For Réseau Africain d’Education en Santé (RAES), a nongovernmental organization based in Dakar, Senegal, the compelling storylines of C’est la Vie are in the service of reaching viewers in ways that advance public health through changed knowledge, attitudes, and behaviors. A group of Fielding School faculty and an FSPH alumnus now at Drexel University have served as technical advisers to RAES and the program’s producer, Alexandre Rideau, and have begun evaluating the impact of C’est la Vie, two seasons in.
The FSPH team, led by Deborah Glik, professor of community health sciences, has had a long association with Rideau — having collaborated with him on research to better understand the effective use of entertainment to communicate health messages, as well as connecting him with TV-industry professionals.

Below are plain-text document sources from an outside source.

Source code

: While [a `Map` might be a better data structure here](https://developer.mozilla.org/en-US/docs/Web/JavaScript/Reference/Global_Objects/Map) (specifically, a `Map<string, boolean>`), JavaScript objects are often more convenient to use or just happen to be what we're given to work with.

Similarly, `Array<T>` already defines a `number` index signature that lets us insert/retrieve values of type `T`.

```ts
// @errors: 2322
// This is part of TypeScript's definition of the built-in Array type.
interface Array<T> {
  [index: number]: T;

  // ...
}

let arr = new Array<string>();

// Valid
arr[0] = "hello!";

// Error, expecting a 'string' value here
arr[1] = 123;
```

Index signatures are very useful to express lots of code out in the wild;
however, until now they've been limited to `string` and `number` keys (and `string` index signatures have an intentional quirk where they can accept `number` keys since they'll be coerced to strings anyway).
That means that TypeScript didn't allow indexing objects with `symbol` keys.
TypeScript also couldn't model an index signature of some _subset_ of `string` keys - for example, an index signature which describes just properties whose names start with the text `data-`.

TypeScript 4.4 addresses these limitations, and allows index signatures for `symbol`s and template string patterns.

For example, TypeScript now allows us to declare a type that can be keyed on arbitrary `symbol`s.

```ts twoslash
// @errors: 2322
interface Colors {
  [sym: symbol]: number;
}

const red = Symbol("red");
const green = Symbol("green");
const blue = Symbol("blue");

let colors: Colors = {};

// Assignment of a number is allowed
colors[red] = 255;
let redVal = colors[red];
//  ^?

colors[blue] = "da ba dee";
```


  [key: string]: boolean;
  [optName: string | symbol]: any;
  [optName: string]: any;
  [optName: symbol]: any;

“Alex is working closely with professional screenwriters, directors, and actors from French West Africa, where there is a burgeoning television industry,” says Glik, a longtime leader in working with the Hollywood community to use the medium as a vehicle to promote public health. “The result is a show that is carefully and thoughtfully produced, and we know from past research in Hollywood that this approach leads to storylines that resonate with viewers and therefore have significant impact.”

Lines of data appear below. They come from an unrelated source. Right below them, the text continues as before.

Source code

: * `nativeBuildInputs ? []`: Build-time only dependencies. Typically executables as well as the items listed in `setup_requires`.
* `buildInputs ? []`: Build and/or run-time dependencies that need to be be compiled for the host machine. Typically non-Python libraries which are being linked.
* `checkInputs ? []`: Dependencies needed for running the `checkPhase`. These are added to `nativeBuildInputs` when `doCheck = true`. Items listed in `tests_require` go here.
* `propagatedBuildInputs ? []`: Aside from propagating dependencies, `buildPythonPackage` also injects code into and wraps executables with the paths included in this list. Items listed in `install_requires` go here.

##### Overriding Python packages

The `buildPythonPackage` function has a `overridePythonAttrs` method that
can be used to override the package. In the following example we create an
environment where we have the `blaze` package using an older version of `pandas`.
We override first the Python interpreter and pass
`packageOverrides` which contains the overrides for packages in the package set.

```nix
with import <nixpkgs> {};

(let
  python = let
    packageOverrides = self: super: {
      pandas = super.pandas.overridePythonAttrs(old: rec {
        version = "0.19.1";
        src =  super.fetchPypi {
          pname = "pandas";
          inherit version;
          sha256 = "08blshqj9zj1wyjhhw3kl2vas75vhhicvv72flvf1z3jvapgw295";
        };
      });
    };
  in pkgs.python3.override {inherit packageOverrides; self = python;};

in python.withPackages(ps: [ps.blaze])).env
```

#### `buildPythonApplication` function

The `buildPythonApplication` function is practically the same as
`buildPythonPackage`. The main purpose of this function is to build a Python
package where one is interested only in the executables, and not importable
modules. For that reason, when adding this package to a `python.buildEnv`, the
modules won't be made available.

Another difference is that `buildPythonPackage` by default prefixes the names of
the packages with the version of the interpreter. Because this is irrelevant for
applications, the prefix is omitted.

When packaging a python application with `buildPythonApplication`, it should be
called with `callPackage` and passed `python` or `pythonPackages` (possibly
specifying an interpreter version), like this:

As they embark on studying C’est la Vie’s influence in Senegal and Côte d'Ivoire, Glik and her colleagues — including FSPH faculty members Michael Prelip, Jessica Gipson, and Roch Nianogo, along with Philip Massey (MPH ’09, PhD ’13), an associate professor in Drexel’s School of Public Health — are testing the hypothesis that communicating health messages through the popular series will prove more impactful than simply delivering them through a public service announcement or other traditional health-education venues. “The idea is that when the audience relates to the characters and receives these messages through a story that hooks them, the messages are better internalized,” Prelip says. With three years of funding from the Gates Foundation, the FSPH-led team is evaluating C'est la Vie’s impact through a combination of opinion polling, surveys, social media surveillance, and focus groups. “We have seen many examples in the U.S. of the power of popular media to effect societal change,” says Glik, who cites a late- 1980s initiative by NBC, in affiliation with Harvard’s School of Public Health, to insert storylines on the dangers of drinking and driving into its programming, which changed public attitudes and led to a significant reduction in drunk-driving deaths. Since that time, Glik notes, many health issues have been tackled by television, both in the U.S. and globally. “A program such as C'est la Vie has the potential to change social norms.”